Beyond the sheer novelty of playing on Santa Monica’s Third Street Promenade, Abair made an important connection there. “Bobby Lyle, a veteran jazz pianist, came up one night and told me he’d hire me someday,” says Abair. “I was a huge fan of his music. He took my card, and sure enough, he called me. I toured off and on with his band for five or six years going across the country and to Japan and Korea. He’d often tell the story of finding me playing on the street. At first it was embarrassing, but later I felt it to be a badge of honor.”
After the transition from the street to the road, Abair got to know more musicians and other doors opened. “I started hiring really good musicians I’d met around town for gigs that ranged from playing my original music to doing weddings,” she says. “Some of the must unlikely gigs led to other things.” At a wedding where several musicians, including fellow saxophonist Dave Koz, happened to be among the guests, Abair stood out. A few weeks later, when Adam Sandler was looking for a singer and sax player, a wedding guest told Sandler to call her. The Backstreet Boys, who were seeking someone to play percussion, keyboards, and saxophone, also got a recommendation about Abair’s work. She was on the road with the Boys three days later.
“I did their Millennium tour,” Abair says. “While some snooty musicians looked down on that, to me it was a life experience. How often do you get to go on the road with a band playing in front of 60,000 people a night? They would have me play a long solo whenever the singers had a clothes change. That tour was when I learned that every time you play, it doesn’t always have to be serious or about playing the hippest substitutions. Sometimes it’s just about having a good time.”
Another encounter led to Abair’s recording contract with Verve. “I played a New Year’s Eve party with Jonathan Butler,” she recalls. “Bud Harner, the A&R man for Verve, was there and later called me saying he was interested in doing a record. I told him that when I finished the Backstreet Boys’ tour and I got a few tunes done, I’d get in touch. A few weeks after I’d sent him the music, we had a meeting, and I got signed. A few months later, I had an album out.”
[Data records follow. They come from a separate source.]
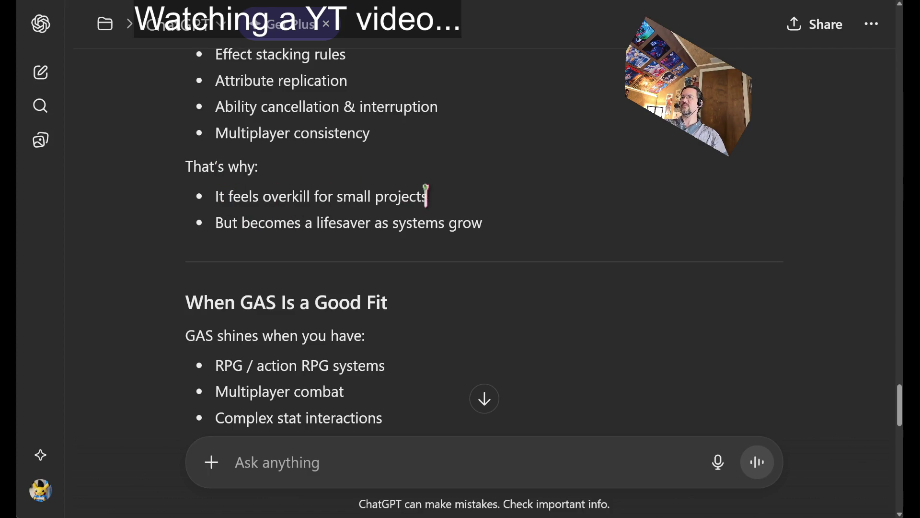
pyautogui.moveTo(222, 224); pyautogui.dragTo(495, 226)
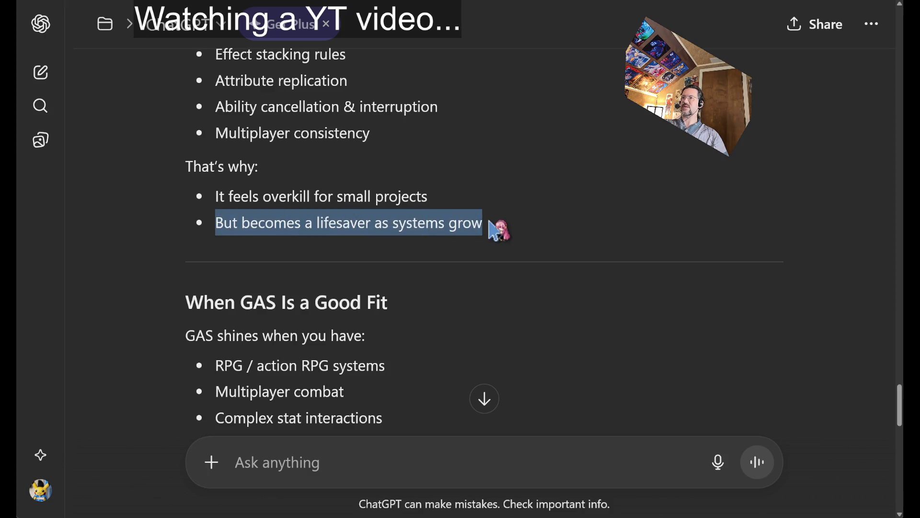
pyautogui.click(563, 179)
pyautogui.middleClick(718, 218)
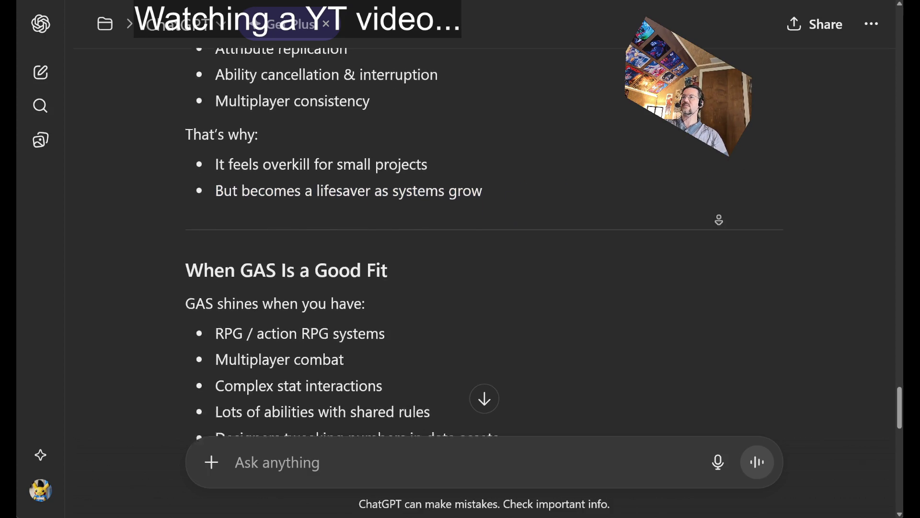
pyautogui.middleClick(445, 162)
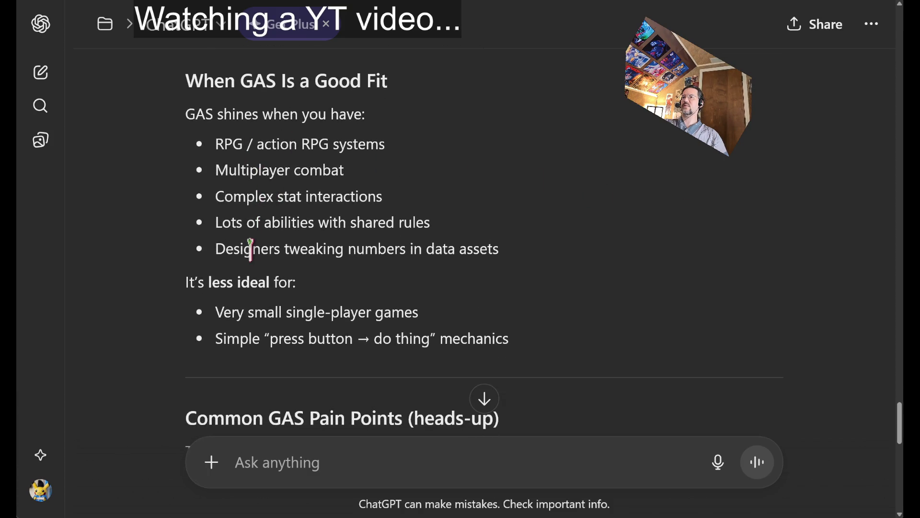
pyautogui.middleClick(649, 214)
Harner has been the executive producer for all three of Abair’s Verve records. Abair called on Matthew Hager ’91, one of her closest friends at Berklee, to cowrite and produce the records. “Matthew and I had played in a progressive rock band back in Boston,” Abair says. “He never thought that he’d be pulled into my pop-meets-jazz world. Some of the friends you meet in college end up being those you build your career with. It’s been special to have this partnership from college into my professional life.”
While in the past Abair backed such artists as Mandy Moore, Lee Ritenour, Keb’ Mo’, the Backstreet Boys, and Jonathan Butler, now she does the hiring and draws legendary session musicians to play on her albums (visit www.mindiabair.com for more details).
These days, fronting her own band and creating her own music on a big label is the bomb. “It’s been great that Verve has allowed me to be myself and sing as well as play sax. They let me take some chances that other labels might not let me take. I get radio play on smooth-jazz stations, but my vocal songs get played on adult contemporary stations. All I ever dreamed about was being an artist and doing my own music. Whenever I hear something that I wrote on the radio, I get geeked every time.”